Need to properly escape, encode, and validate user input and generated output. Anyone know of a best practice?
To escape special chars, one option is htmlspecialchars()
To prevent SQL injection, one option is mysql_real_escape_string()
One of the comments on the mysql_real_escape_string manual page had a snippet on how to quickly clean the usual suspects ($_GET, $_POST, $_COOKIE, $_REQUEST). Only problem is it overwrites the dirty data with no way to recover it. The mysql_real_escape_string function is a good way to prevent SQL injection for mysql interface. The only problem being that the clean data from this approach is good for the db, but might not be the best for HTML output. ie things escaped for MySQL may not need to be escaped HTML. Should our approach be to have 2 arrays for our input (SQLSAFE and HTMLSAFE) and only use those arays when accessing the input data?
How much validating do we want to do? Do we care about the input beyond making sure it's a string or a number? Do we want to care about how many characters are in the string input and trim it if it's long. Or just let MySQL truncate the input?
NOTE: A best solution for preventing SQL injection would be using bind variables in the SQL statements which means moving up to the mysqli interface (requires PHP 5.0 or higher) or using PDO (shipped with PHP 5.1).
Based on the poll so far, It seems that php 5.1 or 5.2 should be the version we target. So, that clears the way for using bind variables.
I think that converting queries over to bind variables is approximately the same work as using mysql_real_escape_string. So, might as well leap frog to that, instead.
Could we take a look at what some other packages does that is more widely used? Something like wordpress and its handling of user input that allows some html formatting?

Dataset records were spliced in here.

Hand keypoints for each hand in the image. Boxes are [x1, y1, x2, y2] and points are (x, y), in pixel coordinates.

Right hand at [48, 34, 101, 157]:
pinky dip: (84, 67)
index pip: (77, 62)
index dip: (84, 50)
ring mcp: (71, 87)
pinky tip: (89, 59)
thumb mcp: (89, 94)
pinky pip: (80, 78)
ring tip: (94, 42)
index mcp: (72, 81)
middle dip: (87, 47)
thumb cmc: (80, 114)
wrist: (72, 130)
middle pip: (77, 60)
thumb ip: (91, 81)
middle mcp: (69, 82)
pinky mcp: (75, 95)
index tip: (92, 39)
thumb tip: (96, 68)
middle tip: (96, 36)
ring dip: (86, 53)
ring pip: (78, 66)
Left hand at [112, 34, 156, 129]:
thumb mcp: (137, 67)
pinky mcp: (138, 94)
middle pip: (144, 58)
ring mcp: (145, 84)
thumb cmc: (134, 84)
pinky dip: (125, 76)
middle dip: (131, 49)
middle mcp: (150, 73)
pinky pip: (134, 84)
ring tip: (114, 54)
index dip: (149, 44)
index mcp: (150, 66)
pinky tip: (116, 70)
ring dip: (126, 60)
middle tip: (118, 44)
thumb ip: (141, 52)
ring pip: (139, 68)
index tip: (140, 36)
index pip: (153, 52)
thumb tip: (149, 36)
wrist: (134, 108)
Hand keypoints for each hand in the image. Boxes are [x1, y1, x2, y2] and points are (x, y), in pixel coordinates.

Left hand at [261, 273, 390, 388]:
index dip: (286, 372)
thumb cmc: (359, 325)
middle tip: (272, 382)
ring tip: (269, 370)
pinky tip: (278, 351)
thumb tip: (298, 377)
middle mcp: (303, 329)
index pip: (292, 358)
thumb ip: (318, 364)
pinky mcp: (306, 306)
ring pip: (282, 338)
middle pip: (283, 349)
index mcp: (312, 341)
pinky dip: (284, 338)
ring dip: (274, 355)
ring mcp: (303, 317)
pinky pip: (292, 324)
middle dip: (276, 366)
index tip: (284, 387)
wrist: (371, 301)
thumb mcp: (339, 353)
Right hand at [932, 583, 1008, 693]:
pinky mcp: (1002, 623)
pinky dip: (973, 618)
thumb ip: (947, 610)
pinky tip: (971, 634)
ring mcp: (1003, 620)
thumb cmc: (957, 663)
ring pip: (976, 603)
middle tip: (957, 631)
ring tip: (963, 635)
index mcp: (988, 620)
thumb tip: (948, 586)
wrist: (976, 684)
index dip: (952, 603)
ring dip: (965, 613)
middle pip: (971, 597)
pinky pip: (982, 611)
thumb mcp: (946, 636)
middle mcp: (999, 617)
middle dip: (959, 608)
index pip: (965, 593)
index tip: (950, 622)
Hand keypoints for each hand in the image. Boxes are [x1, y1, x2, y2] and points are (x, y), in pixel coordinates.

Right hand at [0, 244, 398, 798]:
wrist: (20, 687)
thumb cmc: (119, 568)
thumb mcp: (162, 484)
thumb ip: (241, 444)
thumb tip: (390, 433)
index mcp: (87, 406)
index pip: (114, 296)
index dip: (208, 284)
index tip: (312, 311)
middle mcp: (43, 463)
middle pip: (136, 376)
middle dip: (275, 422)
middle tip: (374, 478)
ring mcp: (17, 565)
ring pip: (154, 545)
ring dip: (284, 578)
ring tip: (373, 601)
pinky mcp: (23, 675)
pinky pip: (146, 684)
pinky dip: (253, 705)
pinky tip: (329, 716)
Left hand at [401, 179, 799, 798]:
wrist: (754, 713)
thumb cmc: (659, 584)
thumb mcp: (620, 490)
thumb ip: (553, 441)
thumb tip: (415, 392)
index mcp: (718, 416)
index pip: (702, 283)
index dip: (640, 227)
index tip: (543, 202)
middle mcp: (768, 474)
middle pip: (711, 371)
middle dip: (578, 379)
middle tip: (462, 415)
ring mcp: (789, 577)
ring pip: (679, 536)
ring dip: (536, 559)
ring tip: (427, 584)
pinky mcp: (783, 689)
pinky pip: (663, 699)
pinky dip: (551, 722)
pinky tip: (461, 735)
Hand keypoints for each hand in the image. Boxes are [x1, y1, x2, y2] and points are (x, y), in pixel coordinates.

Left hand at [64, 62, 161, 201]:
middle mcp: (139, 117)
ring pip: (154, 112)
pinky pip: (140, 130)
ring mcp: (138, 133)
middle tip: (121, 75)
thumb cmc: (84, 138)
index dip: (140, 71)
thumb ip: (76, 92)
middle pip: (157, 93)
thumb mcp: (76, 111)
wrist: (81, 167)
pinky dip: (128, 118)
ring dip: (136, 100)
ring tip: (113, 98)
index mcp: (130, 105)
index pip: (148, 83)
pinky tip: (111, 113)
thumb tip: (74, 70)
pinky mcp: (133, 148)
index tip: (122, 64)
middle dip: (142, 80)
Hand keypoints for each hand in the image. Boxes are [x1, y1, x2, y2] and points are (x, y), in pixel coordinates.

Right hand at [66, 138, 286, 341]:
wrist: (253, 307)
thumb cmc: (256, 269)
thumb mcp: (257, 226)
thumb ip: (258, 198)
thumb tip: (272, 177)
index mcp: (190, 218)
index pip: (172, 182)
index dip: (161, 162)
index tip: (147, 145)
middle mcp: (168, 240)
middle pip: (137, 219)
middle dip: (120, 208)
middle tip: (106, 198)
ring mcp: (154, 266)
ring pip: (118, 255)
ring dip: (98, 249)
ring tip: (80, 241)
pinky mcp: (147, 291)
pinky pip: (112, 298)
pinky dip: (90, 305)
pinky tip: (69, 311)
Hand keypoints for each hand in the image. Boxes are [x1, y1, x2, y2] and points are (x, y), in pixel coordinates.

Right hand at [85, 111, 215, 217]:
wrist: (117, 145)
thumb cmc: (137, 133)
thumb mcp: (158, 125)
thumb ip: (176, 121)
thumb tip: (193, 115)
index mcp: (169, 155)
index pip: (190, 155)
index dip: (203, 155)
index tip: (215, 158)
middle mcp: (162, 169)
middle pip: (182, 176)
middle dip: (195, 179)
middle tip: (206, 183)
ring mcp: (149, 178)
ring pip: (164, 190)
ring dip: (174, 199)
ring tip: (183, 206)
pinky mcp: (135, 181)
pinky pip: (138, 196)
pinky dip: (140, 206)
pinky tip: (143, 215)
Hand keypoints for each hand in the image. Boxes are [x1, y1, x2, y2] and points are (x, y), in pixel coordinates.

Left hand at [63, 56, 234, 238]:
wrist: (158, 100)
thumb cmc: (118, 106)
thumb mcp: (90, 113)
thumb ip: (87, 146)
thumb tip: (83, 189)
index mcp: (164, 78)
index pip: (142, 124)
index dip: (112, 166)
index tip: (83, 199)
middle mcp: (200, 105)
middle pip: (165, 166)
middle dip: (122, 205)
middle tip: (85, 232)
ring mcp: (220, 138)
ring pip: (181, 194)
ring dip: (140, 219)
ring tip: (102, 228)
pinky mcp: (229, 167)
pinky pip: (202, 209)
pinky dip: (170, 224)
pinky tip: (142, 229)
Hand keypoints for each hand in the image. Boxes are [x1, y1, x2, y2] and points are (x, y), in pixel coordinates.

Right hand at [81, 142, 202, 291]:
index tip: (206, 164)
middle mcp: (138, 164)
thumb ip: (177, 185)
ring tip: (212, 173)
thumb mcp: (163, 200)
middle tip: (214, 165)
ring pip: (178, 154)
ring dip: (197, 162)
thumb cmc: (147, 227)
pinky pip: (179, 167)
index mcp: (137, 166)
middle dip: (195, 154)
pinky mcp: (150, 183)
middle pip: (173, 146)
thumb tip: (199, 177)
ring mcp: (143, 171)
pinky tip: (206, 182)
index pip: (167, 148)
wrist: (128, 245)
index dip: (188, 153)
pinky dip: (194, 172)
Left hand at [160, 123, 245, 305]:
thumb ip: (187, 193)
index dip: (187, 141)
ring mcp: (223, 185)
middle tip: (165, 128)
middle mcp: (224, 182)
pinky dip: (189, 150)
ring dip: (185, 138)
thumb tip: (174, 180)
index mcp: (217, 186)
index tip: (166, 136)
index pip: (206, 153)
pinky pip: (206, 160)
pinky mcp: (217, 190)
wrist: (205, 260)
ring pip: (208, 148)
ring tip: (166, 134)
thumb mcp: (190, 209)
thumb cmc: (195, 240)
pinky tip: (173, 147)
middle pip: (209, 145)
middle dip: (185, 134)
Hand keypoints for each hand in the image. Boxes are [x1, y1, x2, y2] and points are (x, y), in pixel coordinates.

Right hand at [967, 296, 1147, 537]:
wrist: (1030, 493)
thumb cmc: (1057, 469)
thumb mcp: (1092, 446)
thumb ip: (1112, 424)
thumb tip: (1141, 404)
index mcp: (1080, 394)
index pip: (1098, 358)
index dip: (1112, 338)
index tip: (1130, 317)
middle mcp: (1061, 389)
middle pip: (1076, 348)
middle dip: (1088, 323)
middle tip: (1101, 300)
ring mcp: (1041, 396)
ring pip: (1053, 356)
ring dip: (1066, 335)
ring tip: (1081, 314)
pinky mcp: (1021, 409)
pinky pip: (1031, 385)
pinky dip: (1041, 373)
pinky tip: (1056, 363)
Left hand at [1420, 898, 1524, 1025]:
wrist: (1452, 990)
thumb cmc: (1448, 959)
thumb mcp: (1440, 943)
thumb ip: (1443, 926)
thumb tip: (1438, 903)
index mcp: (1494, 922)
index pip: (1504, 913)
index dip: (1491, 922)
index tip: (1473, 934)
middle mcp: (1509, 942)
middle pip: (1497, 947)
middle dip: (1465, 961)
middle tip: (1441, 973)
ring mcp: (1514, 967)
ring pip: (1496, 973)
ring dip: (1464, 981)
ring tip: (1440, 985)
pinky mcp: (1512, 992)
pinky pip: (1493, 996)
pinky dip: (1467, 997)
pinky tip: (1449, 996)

I downloaded the WordPress code. From what I see they check to see if get_magic_quotes_gpc is active. If so then apply the stripslashes to the input. Then they just use the mysqli_real_escape_string which is called from a custom db object they have. There is also some extra code to traverse into sub arrays. The last thing they do is take the clean $_GET and $_POST input and put it into $_REQUEST. They mostly seem to apply strip_tags at a later point in the processing.